Réalisarion : Stanley Kubrick

Année : 1971

Genre : Science Fiction / Anticipation / Thriller

L'histoire : Au XXIème siècle, où règnent la violence et le sexe, Alex, jeune chef de bande, exerce avec sadisme une terreur aveugle. Après son emprisonnement, des psychanalystes l'emploient comme cobaye dans des expériences destinées à juguler la criminalité...

La Critique De Titi70 :

Attention, film culte, j'ai nommé Orange Mecanique, réalisé au début des années 70 par Stanley Kubrick. Pas simple de parler d'un tel film, tant il demeure complexe. Mais, comme je suis un chroniqueur consciencieux (ou inconscient ?), je vais tenter de relever le pari.

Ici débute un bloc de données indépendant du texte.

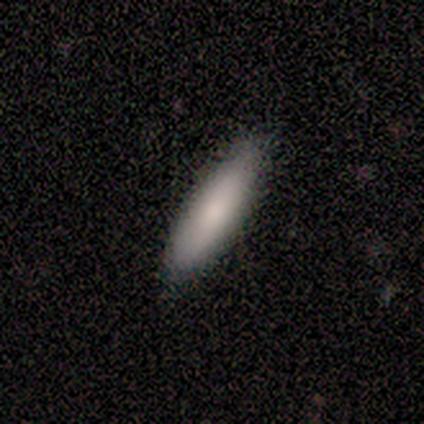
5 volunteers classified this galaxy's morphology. smooth_or_featured: smooth (p=1.00)
how_rounded: cigar-shaped (p=0.80) [alt: in between p=0.20]
merging: none (p=0.80) [alt: minor disturbance p=0.20]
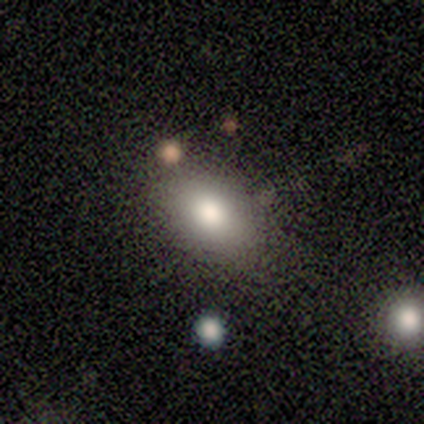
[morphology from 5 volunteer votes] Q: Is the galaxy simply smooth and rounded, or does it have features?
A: smooth — 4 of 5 (80%).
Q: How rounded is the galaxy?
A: in between — 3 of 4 (75%).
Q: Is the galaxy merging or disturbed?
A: none — 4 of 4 (100%).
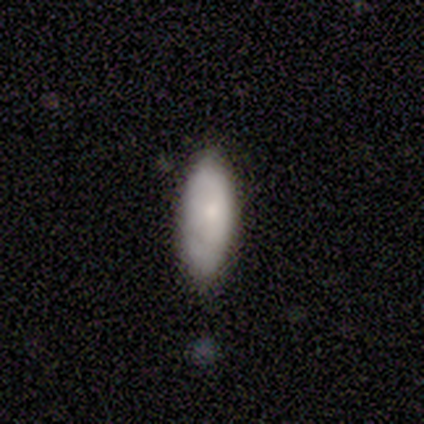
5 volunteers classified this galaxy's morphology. A smooth galaxy with no disk features (100%) that is in between round and cigar-shaped (100%).

Vote fractions:
- Smooth or featured? smooth: 100% / featured or disk: 0% / star or artifact: 0%
- How rounded? in between: 100% / round: 0% / cigar-shaped: 0%
- Merging? none: 60% / minor disturbance: 40% / major disturbance: 0% / merger: 0%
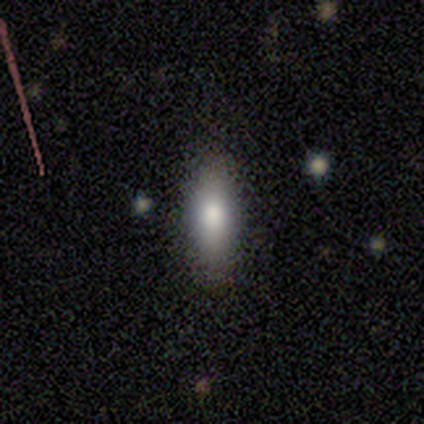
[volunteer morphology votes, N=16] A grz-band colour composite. It shows a smooth galaxy with no disk features (94%) that is in between round and cigar-shaped (60%). Merging: none (94%).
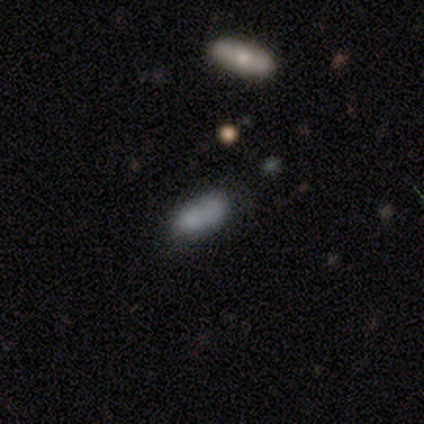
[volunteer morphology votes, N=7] smooth_or_featured: smooth (p=0.86) [alt: star or artifact p=0.14]
how_rounded: in between (p=0.83) [alt: cigar-shaped p=0.17]
merging: none (p=0.83) [alt: merger p=0.17]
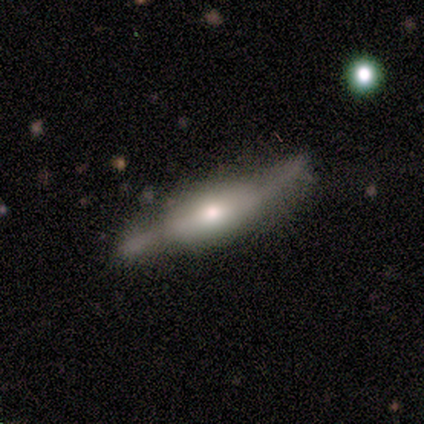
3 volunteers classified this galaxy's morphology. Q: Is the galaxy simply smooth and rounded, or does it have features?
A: featured or disk — 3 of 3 (100%).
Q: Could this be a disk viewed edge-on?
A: yes — 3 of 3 (100%).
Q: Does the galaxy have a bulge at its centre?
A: rounded — 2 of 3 (67%).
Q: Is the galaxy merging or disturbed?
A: none — 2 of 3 (67%).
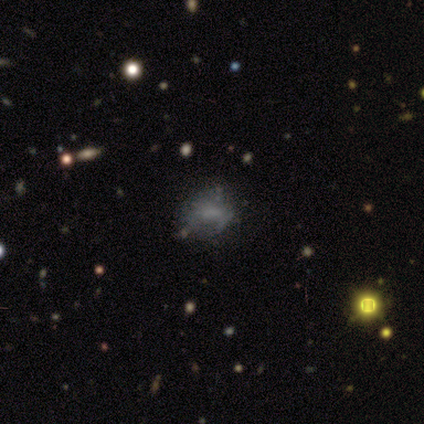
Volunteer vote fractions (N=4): Overall: smooth (75%). How rounded: in between (67%; round 33%). Merging: minor disturbance (67%; major disturbance 33%).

A l'origine, il s'agit d'une adaptation, celle d'un roman d'anticipation écrit par Anthony Burgess décrivant une satire de la société moderne ou le monde à sombré dans la violence et ou des jeunes ont prit le pouvoir.

Stanley Kubrick se lance donc dans la transposition du roman et confie le rôle principale à Malcolm Mc Dowell, jeune comédien que le réalisateur à remarqué dans If de Lindsay Anderson, sortit un an plus tot.

Le comédien ne le sait pas encore, mais, ce rôle d'Alex De Large restera comme son plus grand rôle et celui pour lequel il est le plus connu. Autour du personnage centale, figure notamment Patrick Magee (qui retrouvera le cinéaste quelques années plus tard, puisqu'il figurera au casting de Barry Lyndon) et Adrienne Corri (qui à commencé sa carrière à la fin des années 40 sous la direction de Jean Renoir, pour qui elle tourne Le Fleuve).

L'histoire commence donc donc dans un mode futuriste ou Alex De Large et sa bande sème la terreur au long des nuits. On les voit tabasser un clochard, entrer par effraction chez un couple et violer la femme après avoir roué de coup le mari, se battre avec une bande rivale, et autres joyeusetés.

En dehors de ces peregrinations nocturne, Alex vit chez son parents, en compagnie d'un serpent, et fait le desespoir de ceux essayant de l'aider.

Un soir, les membres de son groupe décident de profiter de l'arrivée de la police pour se débarrasser de lui. Alex se retrouve donc en prison, accusé d'un meurtre.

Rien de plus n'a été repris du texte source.